The results revealed significant differences between preprocessing pipelines. Raw data consistently underperformed, highlighting the importance of preprocessing. Surprisingly, minimal preprocessing involving only filtering often surpassed more complex pipelines, suggesting that EEG artifacts might contain valuable information leveraged by deep learning models. This challenges the conventional "more is better" assumption in preprocessing.

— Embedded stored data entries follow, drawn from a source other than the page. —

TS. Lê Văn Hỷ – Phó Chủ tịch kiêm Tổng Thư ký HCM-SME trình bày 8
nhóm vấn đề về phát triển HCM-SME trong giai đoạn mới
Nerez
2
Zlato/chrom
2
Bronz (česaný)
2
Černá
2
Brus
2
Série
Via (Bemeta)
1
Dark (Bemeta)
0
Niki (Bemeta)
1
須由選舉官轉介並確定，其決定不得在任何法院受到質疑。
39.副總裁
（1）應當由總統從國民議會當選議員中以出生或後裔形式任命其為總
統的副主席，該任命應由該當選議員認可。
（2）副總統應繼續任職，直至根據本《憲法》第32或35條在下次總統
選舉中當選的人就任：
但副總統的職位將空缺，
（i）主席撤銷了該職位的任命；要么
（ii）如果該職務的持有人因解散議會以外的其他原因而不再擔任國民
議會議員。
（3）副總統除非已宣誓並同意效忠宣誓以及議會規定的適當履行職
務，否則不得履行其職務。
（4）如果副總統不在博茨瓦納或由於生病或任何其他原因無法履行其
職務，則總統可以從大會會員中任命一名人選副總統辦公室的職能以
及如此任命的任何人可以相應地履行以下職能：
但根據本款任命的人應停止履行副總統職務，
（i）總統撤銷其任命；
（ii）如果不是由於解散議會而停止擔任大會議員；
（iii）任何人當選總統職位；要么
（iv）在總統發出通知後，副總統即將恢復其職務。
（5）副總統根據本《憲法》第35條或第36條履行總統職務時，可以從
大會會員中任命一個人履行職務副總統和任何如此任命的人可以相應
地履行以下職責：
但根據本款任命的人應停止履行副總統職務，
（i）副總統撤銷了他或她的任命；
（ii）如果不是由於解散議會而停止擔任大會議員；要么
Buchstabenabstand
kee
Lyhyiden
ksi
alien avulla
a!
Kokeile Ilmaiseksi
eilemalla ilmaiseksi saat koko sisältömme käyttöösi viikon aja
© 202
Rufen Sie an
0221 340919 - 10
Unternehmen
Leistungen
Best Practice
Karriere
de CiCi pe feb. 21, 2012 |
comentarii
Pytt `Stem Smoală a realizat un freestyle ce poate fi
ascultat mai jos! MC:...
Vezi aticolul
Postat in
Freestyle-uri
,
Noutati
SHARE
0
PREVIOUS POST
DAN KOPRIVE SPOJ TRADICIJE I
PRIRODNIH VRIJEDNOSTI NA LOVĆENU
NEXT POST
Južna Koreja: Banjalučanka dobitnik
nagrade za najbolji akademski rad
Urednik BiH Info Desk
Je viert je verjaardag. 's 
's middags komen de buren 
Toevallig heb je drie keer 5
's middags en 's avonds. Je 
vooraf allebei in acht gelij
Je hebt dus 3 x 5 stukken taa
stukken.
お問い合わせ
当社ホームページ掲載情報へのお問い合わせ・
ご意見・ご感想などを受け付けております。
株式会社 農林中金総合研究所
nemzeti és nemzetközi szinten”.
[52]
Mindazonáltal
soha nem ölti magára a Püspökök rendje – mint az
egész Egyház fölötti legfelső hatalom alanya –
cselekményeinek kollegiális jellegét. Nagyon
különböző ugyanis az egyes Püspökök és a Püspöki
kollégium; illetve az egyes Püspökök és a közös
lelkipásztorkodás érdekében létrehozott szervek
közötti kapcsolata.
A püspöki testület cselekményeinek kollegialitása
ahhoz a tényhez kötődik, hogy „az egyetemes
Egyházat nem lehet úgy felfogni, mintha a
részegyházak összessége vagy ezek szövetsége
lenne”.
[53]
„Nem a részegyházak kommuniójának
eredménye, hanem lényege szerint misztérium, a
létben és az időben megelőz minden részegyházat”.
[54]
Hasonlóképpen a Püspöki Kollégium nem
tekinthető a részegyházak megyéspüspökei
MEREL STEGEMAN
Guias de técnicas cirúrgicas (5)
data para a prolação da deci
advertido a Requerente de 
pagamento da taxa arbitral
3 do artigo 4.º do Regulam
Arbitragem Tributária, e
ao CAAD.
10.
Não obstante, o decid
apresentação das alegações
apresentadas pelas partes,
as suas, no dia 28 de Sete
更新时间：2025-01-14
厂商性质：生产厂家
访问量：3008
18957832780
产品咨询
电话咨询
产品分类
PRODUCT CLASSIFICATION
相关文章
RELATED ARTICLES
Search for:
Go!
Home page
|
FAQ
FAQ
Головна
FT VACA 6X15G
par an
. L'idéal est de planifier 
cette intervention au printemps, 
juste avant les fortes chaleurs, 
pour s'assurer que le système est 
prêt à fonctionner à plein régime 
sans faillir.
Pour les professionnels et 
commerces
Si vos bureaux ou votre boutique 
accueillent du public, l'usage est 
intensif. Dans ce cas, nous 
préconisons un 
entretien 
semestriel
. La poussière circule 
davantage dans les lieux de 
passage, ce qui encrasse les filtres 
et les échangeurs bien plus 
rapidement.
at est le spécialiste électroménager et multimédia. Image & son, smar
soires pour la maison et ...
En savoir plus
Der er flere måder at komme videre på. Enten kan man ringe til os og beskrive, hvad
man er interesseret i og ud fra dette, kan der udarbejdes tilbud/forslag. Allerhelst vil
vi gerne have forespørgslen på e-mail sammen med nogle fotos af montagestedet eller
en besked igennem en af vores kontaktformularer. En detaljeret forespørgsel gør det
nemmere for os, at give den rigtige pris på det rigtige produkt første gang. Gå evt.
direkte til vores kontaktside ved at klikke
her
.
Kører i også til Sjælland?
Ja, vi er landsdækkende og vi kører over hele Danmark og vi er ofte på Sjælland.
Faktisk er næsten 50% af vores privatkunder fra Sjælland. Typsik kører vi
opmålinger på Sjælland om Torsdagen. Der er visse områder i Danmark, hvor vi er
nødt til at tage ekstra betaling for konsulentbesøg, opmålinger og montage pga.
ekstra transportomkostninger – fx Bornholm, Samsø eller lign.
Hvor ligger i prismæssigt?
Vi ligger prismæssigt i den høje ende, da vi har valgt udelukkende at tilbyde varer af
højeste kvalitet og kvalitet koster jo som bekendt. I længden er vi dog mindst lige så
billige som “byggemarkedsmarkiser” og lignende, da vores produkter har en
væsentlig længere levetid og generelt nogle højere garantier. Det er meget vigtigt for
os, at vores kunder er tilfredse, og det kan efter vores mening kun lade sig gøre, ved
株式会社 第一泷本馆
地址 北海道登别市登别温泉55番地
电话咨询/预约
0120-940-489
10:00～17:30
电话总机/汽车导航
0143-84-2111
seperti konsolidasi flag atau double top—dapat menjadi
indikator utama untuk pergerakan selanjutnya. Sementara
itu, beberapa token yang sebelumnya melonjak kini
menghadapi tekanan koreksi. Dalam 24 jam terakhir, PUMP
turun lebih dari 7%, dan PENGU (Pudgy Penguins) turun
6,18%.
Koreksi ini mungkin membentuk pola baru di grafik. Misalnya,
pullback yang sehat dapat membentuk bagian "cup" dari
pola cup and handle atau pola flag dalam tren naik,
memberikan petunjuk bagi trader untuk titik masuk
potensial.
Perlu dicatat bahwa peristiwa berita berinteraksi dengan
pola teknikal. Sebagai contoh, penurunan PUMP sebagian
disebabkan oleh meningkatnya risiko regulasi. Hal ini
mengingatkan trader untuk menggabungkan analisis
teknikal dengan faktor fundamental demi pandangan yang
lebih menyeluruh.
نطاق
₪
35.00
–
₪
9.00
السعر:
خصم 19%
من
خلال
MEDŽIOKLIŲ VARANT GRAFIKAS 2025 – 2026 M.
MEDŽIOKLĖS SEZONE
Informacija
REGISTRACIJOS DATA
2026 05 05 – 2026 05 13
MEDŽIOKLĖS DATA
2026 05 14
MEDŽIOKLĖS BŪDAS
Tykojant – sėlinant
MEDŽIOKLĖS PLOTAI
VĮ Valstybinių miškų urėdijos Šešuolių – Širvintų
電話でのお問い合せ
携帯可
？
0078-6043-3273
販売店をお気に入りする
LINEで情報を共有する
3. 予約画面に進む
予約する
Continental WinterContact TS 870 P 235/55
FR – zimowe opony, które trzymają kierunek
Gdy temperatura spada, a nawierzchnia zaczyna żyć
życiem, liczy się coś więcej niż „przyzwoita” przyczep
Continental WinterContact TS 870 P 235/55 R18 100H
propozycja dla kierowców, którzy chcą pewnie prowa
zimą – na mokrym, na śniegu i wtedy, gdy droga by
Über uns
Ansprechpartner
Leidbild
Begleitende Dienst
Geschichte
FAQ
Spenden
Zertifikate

This newsletter highlights significant advancements in applying machine learning and signal processing to diverse fields. The development of foundational models like AnyECG demonstrates the potential of self-supervised learning for extracting robust representations from complex biomedical signals like ECGs. This approach promises to revolutionize automated cardiac diagnostics by overcoming challenges posed by data heterogeneity and noise. Simultaneously, the exploration of data quantity versus diversity in EEG pathology detection reveals a crucial scaling law: while data diversity poses challenges, increasing data quantity, particularly with advanced models like the meta-model, can significantly improve performance. This underscores the value of large, diverse datasets in training robust and generalizable EEG classifiers. Finally, the systematic evaluation of EEG preprocessing pipelines challenges conventional wisdom, suggesting that minimal preprocessing might be superior to complex artifact removal techniques for deep learning applications. This emphasizes the need for careful consideration of the trade-off between artifact removal and preservation of potentially informative signal components. Overall, these studies reveal exciting progress in leveraging data-driven approaches for enhanced signal analysis and interpretation across various domains.